Our findings are consistent with recent research in which Bedford et al(42) demonstrated that based on the sequence similarity of different virus strains, the SARS-CoV-2 might have been spreading in community for about six weeks in the Seattle area. They also estimated that there were about 570 infected cases in Seattle area. Based on our simulations, there will probably be more case clusters similar to the situation in Seattle. Moreover, this echo of independent conclusions from molecular evidence and inference based on transmission dynamic models supports the validity of our research.
We cannot exclude the possibility that the simulation overestimates the number of U.S. infected individuals. There are almost no data on the transmission dynamic parameters of SARS-CoV-2 in non-Asian populations and our simulations assumed similar parameters as estimated based on the epidemic in China. It is possible that the transmission parameters are different in the U.S. as R0, the key parameter in the transmission dynamics model, can be viewed as a function of the likelihood of infection per contact between an infectious person and a suspectable person, and the contact rate(43). Factors that have the potential to influence the contact rate, like social organization and culture, might have an impact on R0(34). It is thus possible that differences in socio-economic, cultural and even environmental characteristics can lead to reduced transmissibility of the virus in the U. S. Moreover, the virus could have mutated to be less contagious and it is possible that current preventive procedures have reduced by more than the 25% transmissibility that we have assumed.

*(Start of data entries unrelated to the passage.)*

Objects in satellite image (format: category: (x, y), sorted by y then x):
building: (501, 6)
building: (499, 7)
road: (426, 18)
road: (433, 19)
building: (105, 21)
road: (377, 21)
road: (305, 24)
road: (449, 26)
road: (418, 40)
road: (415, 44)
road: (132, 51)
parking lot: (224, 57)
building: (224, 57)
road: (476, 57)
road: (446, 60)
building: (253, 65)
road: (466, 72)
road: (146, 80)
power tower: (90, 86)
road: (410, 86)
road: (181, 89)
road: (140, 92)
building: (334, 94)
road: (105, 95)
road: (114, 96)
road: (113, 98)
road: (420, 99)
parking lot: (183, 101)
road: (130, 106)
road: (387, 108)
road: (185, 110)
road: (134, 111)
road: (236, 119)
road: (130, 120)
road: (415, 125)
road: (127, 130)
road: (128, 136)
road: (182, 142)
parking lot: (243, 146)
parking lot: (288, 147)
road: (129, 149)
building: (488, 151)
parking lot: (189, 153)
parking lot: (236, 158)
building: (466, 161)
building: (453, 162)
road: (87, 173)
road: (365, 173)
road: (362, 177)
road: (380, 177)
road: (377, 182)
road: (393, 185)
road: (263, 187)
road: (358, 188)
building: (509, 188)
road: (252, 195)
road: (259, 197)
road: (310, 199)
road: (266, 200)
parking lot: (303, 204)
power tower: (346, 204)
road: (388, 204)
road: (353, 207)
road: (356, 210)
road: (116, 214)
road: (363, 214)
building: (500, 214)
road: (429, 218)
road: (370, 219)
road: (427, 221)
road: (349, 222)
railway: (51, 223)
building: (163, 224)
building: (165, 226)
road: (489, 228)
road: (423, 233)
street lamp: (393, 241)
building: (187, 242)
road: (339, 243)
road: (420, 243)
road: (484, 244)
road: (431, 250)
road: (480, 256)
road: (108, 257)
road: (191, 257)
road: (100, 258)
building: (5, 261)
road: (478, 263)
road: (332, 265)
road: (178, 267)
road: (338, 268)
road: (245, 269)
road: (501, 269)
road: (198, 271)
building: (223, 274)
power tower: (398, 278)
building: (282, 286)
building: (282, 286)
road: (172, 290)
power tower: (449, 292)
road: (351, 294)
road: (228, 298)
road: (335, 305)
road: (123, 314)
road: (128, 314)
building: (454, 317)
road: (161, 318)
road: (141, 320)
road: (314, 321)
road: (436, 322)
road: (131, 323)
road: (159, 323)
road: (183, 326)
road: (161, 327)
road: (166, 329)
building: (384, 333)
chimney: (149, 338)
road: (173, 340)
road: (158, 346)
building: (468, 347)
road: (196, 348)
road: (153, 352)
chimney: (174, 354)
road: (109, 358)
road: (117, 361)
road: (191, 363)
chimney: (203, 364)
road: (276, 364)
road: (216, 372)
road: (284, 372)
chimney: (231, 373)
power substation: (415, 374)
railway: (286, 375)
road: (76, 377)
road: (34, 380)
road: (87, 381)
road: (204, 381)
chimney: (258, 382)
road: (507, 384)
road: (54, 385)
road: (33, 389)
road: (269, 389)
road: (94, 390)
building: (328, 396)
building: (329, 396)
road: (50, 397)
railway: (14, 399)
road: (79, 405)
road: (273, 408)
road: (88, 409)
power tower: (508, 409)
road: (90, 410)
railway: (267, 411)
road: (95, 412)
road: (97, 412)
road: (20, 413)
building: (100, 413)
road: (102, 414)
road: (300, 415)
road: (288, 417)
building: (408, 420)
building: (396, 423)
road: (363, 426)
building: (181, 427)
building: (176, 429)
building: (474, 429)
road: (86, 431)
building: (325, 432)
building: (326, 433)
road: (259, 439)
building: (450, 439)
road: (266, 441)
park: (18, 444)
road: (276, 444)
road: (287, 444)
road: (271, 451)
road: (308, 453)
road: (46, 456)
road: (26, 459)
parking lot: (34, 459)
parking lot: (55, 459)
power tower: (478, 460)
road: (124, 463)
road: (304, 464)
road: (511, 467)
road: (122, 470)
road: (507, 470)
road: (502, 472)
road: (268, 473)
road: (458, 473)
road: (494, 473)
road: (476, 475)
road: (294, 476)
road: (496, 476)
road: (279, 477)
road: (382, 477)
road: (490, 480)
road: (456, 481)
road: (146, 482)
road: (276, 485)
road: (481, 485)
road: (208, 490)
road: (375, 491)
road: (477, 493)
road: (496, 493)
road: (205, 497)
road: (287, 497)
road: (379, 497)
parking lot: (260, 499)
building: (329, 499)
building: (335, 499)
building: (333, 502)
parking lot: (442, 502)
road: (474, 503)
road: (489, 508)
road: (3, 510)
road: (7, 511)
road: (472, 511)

As reflected in our simulations, a key factor to mitigate the COVID-19 outbreak is to reduce the transmissibility of the unidentified cases. By reducing transmissibility by 25% in the early stage, the scope of an epidemic can be 10 times smaller. This will be a challenging task as a majority of COVID-19 cases are mild or even asymptomatic(15, 22, 23, 44, 45). Still this is possible either by aggressively mass screening for infected individuals, or by promoting social distancing, personal hygiene and restricting large-scale gatherings for occasions such as sporting events etc.
In conclusion, our model, based on a number of assumptions suggests that there are already thousands of individuals in the U.S. who have already been infected by SARS-CoV-2 as of 03/01/2020.
Data Availability
All the data used in this manuscript are from public source.